What is hand lumps?

Hand lumps are a common result of a variety of conditions including benign skin conditions, skin cancer, benign hand conditions such as neuromas, giant cell tumours, Dupuytrens disease, De Quervain’s disease and on occasion other problems such as arthritis and vascular anomalies. They can be painful or painless and may or may not affect function.

What are the non-surgical and surgical options available for hand lumps procedures?

This is entirely dependent on the diagnosis which may require investigation using an x-ray, ultrasound, MRI or biopsy.

How long do the results of hand lumps procedures last?

For benign hand lumps, no surgery is absolutely necessary, although surgical removal, if requested is often permanent. For cancers of the hand, surgical removal and laboratory examination determine any additional treatment necessary and identify the chance of recurrence. For all other conditions, follow links above.

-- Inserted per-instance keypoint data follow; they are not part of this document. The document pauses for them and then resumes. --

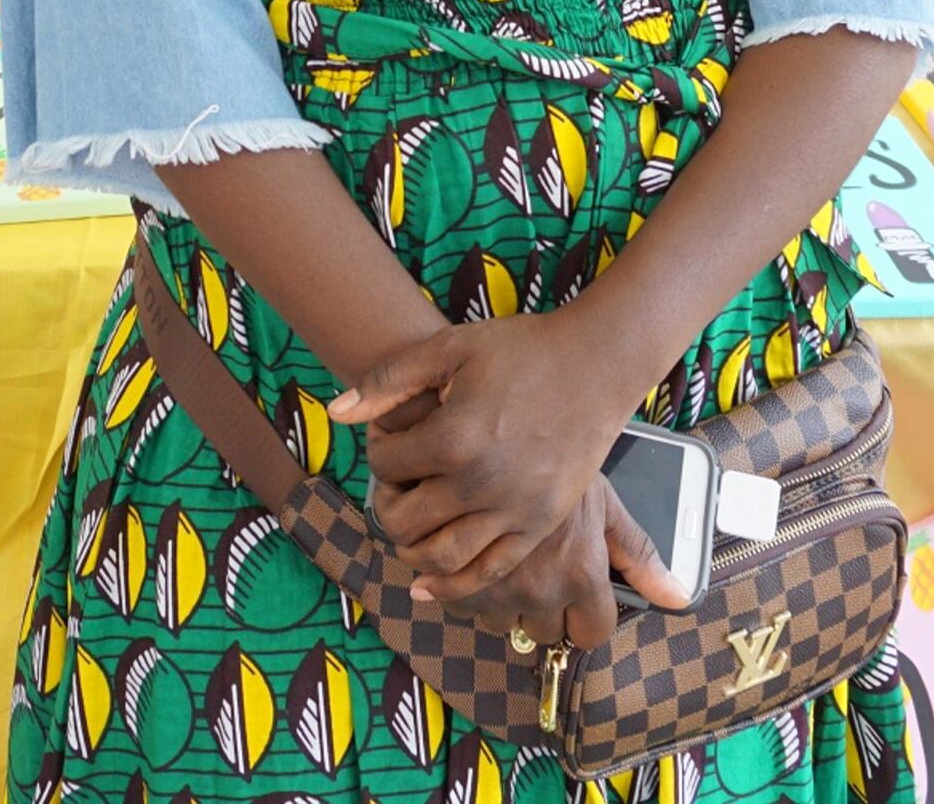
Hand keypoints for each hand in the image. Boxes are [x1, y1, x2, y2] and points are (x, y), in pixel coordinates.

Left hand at [329, 313, 649, 595]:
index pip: (387, 464)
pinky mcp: (539, 525)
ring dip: (411, 551)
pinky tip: (427, 586)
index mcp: (455, 437)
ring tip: (406, 534)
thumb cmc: (522, 349)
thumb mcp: (450, 348)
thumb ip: (389, 380)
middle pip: (406, 519)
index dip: (379, 451)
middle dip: (387, 505)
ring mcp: (515, 510)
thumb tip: (337, 414)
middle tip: (392, 490)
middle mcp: (482, 482)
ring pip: (442, 557)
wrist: (597, 365)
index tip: (391, 439)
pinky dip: (453, 586)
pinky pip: (489, 572)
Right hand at [412, 475, 688, 646]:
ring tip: (509, 562)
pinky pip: (468, 609)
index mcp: (582, 573)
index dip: (585, 619)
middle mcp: (541, 589)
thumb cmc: (555, 465)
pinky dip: (471, 591)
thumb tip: (680, 599)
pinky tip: (477, 558)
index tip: (577, 603)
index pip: (592, 634)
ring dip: (507, 603)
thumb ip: (639, 556)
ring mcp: (497, 588)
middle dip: (544, 610)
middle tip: (539, 570)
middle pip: (546, 633)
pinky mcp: (456, 582)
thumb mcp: (604, 505)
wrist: (491, 436)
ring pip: (506, 624)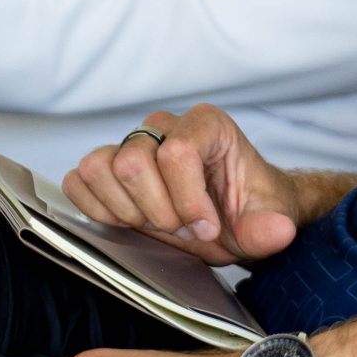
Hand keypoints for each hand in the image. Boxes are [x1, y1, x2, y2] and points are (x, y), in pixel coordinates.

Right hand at [62, 105, 302, 265]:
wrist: (230, 219)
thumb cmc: (247, 210)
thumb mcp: (269, 221)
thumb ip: (271, 227)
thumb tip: (277, 230)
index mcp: (207, 125)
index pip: (177, 152)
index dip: (188, 201)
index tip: (208, 227)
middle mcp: (165, 126)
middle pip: (133, 161)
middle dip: (157, 210)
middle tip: (180, 228)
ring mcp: (131, 145)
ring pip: (100, 167)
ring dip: (127, 210)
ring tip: (155, 225)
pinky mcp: (107, 168)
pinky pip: (78, 180)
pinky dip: (97, 208)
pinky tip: (128, 224)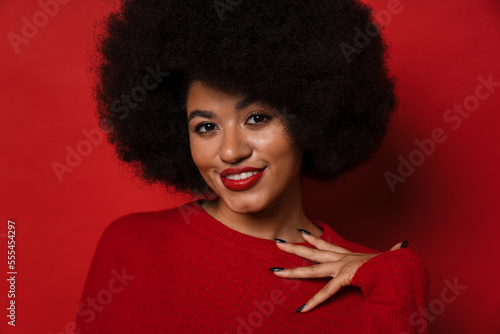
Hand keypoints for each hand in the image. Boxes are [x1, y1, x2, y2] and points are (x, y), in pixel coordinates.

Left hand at [270, 230, 405, 312]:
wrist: (398, 266)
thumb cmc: (395, 264)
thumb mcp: (390, 257)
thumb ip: (392, 251)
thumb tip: (402, 244)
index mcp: (349, 255)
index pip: (327, 245)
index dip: (314, 238)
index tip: (301, 232)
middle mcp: (341, 259)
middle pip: (312, 252)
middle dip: (294, 248)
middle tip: (277, 243)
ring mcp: (340, 268)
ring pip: (311, 270)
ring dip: (292, 271)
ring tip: (274, 271)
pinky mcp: (344, 278)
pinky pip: (326, 292)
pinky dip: (314, 302)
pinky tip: (301, 309)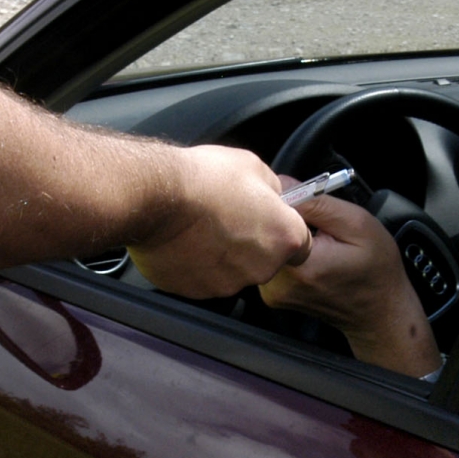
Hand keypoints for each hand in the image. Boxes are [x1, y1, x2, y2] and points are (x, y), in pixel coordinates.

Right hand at [128, 146, 312, 298]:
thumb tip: (271, 196)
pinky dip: (198, 264)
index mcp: (284, 236)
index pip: (301, 244)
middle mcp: (262, 266)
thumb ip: (271, 189)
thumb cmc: (203, 180)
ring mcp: (229, 283)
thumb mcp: (253, 166)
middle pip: (266, 260)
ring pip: (234, 271)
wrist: (156, 198)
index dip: (284, 231)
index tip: (270, 222)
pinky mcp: (199, 291)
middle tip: (230, 219)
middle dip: (252, 243)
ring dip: (224, 255)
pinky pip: (205, 279)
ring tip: (203, 228)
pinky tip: (186, 241)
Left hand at [260, 192, 439, 377]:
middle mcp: (279, 282)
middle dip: (285, 216)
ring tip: (316, 240)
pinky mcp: (272, 295)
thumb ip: (317, 203)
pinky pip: (270, 258)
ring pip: (265, 243)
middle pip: (263, 230)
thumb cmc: (376, 269)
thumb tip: (283, 183)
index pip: (272, 214)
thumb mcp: (357, 224)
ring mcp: (273, 292)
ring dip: (285, 234)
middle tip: (316, 223)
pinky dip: (286, 250)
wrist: (379, 312)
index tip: (308, 201)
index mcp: (300, 265)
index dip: (288, 199)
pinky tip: (309, 254)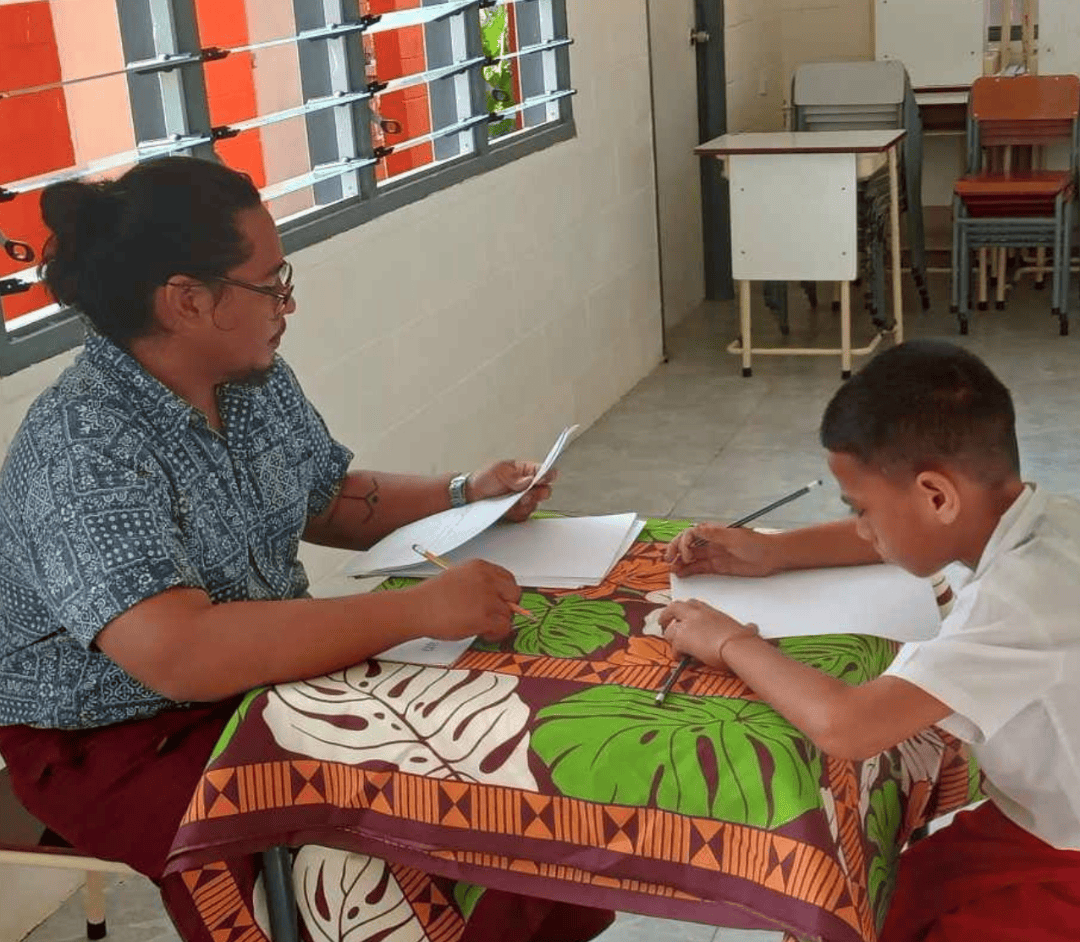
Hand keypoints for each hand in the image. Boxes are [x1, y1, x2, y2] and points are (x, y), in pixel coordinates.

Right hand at [412, 559, 521, 641]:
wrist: (417, 609)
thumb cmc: (432, 597)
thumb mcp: (459, 578)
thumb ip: (480, 584)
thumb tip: (497, 598)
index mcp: (480, 567)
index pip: (508, 578)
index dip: (505, 593)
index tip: (500, 602)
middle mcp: (486, 580)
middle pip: (515, 594)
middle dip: (508, 606)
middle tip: (495, 616)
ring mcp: (487, 598)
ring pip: (509, 614)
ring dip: (499, 623)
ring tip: (483, 627)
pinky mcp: (485, 617)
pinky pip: (504, 628)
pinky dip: (496, 634)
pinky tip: (484, 634)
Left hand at [466, 460, 556, 522]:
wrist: (471, 495)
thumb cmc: (484, 479)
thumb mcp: (498, 469)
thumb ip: (516, 476)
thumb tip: (530, 480)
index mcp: (524, 471)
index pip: (542, 471)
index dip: (548, 475)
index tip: (545, 478)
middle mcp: (527, 486)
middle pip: (544, 490)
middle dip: (539, 493)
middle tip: (529, 493)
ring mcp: (523, 500)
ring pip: (536, 504)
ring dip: (527, 504)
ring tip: (517, 501)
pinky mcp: (518, 512)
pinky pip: (525, 515)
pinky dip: (519, 513)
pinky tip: (510, 509)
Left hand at [659, 599, 756, 668]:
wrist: (737, 645)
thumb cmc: (743, 639)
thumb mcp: (744, 628)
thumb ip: (746, 627)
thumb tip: (752, 628)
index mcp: (710, 611)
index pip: (693, 604)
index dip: (686, 609)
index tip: (684, 614)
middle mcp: (696, 615)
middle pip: (674, 608)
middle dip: (666, 615)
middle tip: (663, 622)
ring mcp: (688, 625)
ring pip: (669, 629)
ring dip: (670, 637)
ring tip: (674, 646)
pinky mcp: (682, 639)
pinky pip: (673, 646)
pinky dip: (675, 653)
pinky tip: (680, 658)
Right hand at [665, 523, 783, 576]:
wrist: (771, 556)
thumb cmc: (756, 543)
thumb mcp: (734, 536)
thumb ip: (714, 534)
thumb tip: (697, 528)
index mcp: (713, 532)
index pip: (690, 534)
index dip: (683, 543)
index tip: (686, 554)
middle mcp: (710, 542)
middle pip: (687, 545)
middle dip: (676, 550)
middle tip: (669, 560)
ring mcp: (713, 554)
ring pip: (691, 557)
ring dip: (680, 562)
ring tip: (672, 569)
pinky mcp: (717, 566)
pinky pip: (699, 568)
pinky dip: (689, 570)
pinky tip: (681, 573)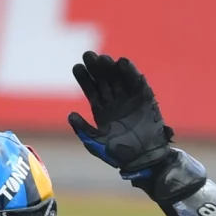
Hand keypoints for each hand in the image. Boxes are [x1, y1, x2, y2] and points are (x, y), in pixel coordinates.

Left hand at [67, 51, 174, 178]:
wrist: (144, 160)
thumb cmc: (119, 155)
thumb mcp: (96, 144)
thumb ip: (83, 130)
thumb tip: (70, 115)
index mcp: (102, 111)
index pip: (91, 90)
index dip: (84, 78)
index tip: (77, 67)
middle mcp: (115, 102)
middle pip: (103, 80)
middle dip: (96, 68)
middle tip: (88, 55)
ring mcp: (130, 99)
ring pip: (118, 78)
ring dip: (111, 68)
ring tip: (103, 59)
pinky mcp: (145, 98)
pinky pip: (137, 82)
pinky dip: (131, 72)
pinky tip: (123, 63)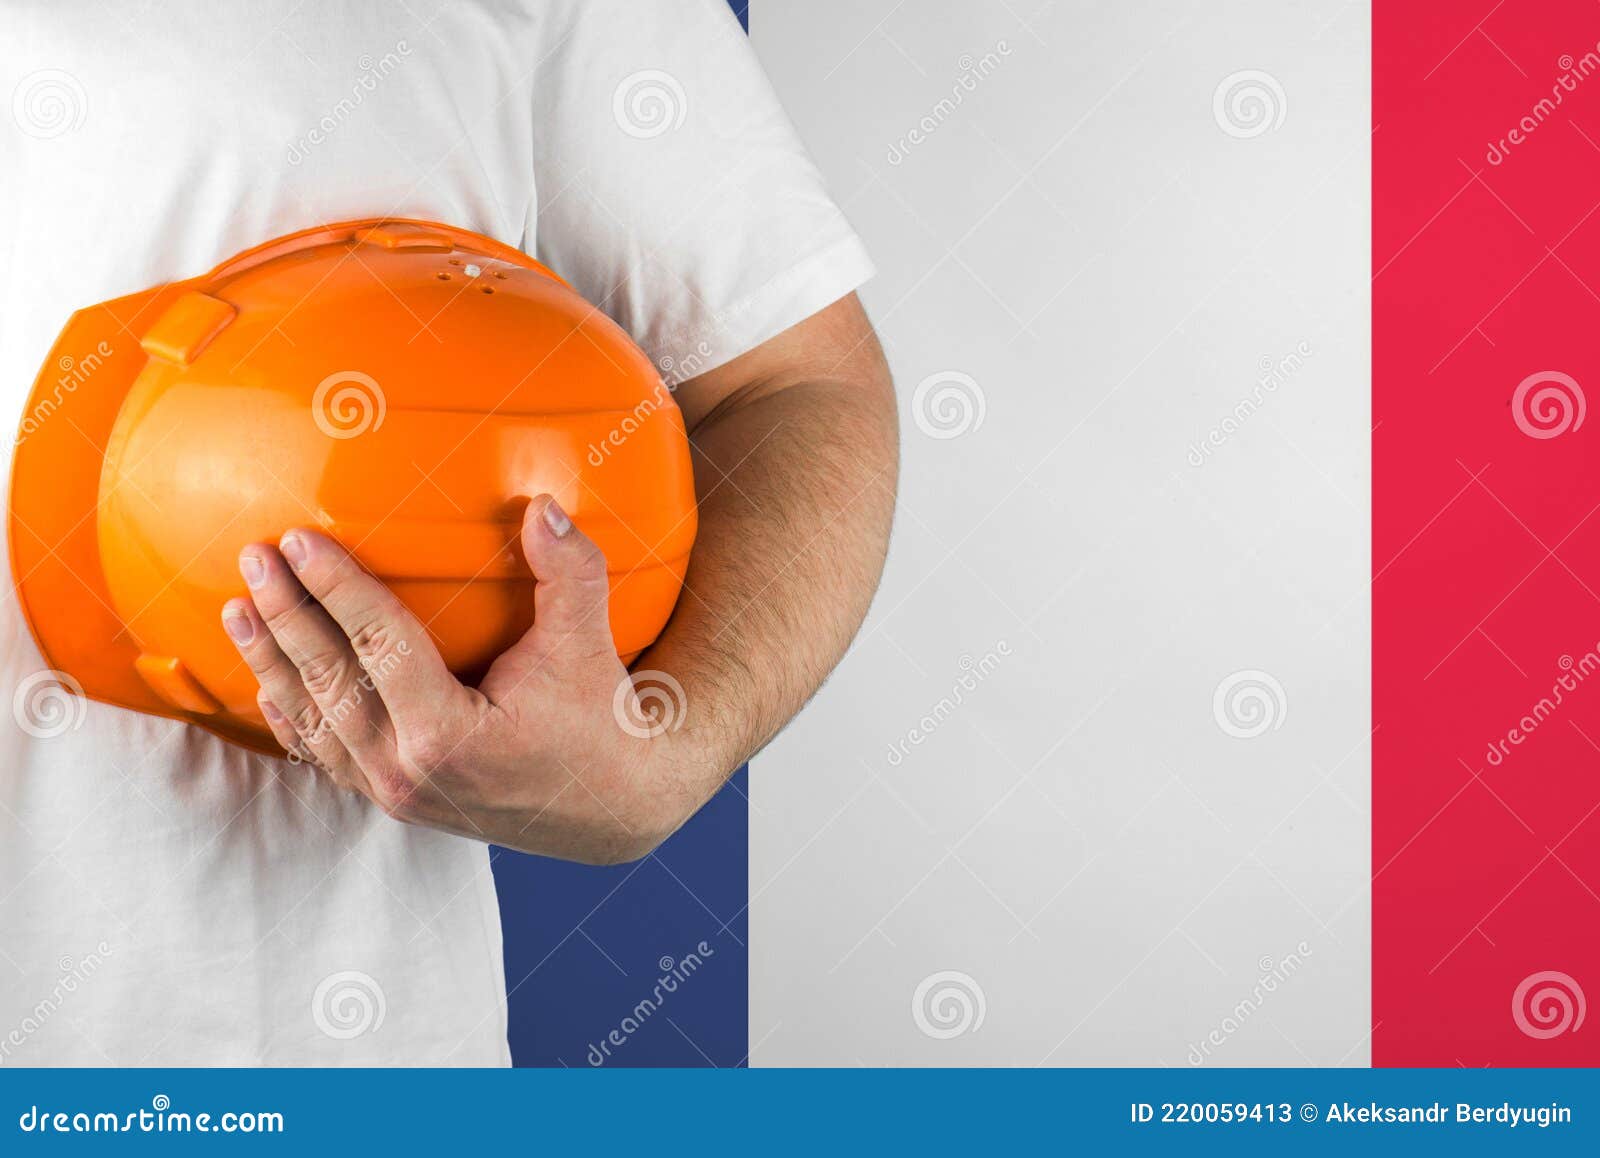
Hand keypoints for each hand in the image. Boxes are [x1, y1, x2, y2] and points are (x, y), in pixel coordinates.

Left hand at [221, 496, 691, 863]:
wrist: (611, 808)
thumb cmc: (600, 722)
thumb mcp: (589, 643)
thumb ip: (568, 572)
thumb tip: (541, 506)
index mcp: (447, 734)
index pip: (376, 646)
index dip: (335, 588)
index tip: (299, 540)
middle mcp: (408, 771)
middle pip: (329, 681)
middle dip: (286, 615)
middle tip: (254, 558)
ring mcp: (396, 792)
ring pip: (315, 721)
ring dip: (272, 663)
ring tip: (239, 608)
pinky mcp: (396, 800)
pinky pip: (327, 755)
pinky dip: (292, 716)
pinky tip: (268, 681)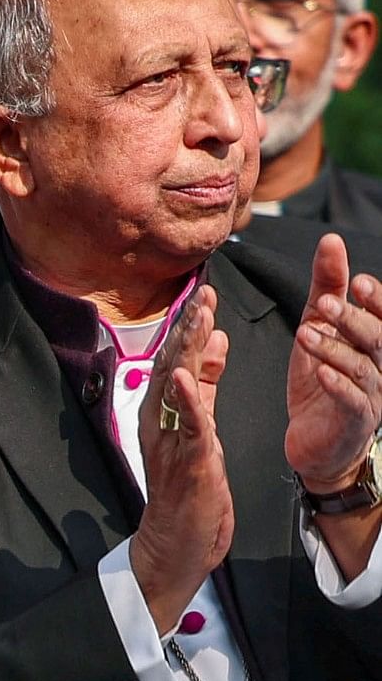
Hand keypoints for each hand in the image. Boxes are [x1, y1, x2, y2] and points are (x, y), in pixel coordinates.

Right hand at [130, 292, 235, 632]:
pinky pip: (186, 426)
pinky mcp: (186, 462)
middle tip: (203, 295)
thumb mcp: (202, 426)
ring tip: (198, 321)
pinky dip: (185, 399)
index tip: (205, 294)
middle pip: (172, 365)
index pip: (176, 359)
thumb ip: (205, 384)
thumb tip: (215, 339)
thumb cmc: (190, 489)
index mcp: (165, 411)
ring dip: (186, 352)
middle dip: (188, 329)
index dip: (190, 326)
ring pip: (175, 389)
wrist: (178, 541)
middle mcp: (160, 421)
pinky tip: (185, 375)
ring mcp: (170, 441)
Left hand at [284, 233, 381, 489]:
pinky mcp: (355, 421)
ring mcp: (374, 395)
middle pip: (378, 339)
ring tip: (306, 332)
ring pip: (363, 368)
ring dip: (336, 349)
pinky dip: (339, 385)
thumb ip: (326, 287)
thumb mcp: (319, 327)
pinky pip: (354, 401)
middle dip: (355, 319)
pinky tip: (322, 374)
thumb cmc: (322, 379)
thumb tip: (331, 241)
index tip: (356, 281)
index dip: (377, 300)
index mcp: (377, 343)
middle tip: (328, 303)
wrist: (315, 440)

What are the risks of hand lumps?

Surgical removal leaves scars on the hand, but these usually heal very well. The swellings/lumps often wrap around the nerves and arteries in the hand and these can be bruised temporarily or in very rare cases, their function permanently disrupted. Like with all other surgery, bleeding is a theoretical risk. Tender scar tissue occasionally takes a few months to settle down with massage. The condition, depending on diagnosis, rarely recurs.

What are the success rates for hand lumps procedures?

This is determined by the diagnosis.

How much do hand lumps procedures cost?

The indicative prices below include the surgical fee, any anaesthetic used and the associated fees from the consultant administering this, in addition to the hospital fee and all tests and follow up. An accurate breakdown and a detailed quote will be given following the initial consultation.

From £1800 for lump removal under local anaesthetic

From £3,500 for lump removal under general anaesthetic

General advice for hand lumps procedures?

Following any surgery on the hand, swelling and discomfort is inevitable. Elevation of the affected arm and non-steroidal anti-inflammatory medication helps. Early immobilisation for 48 hours helps recovery but must be followed by appropriately gauged mobilisation. Simple pain relief (paracetamol and/or ibuprofen) taken one hour before hand therapy rehabilitation allows more exercises to be undertaken. Desensitisation with moisturiser and massage helps scars to soften and become less painful.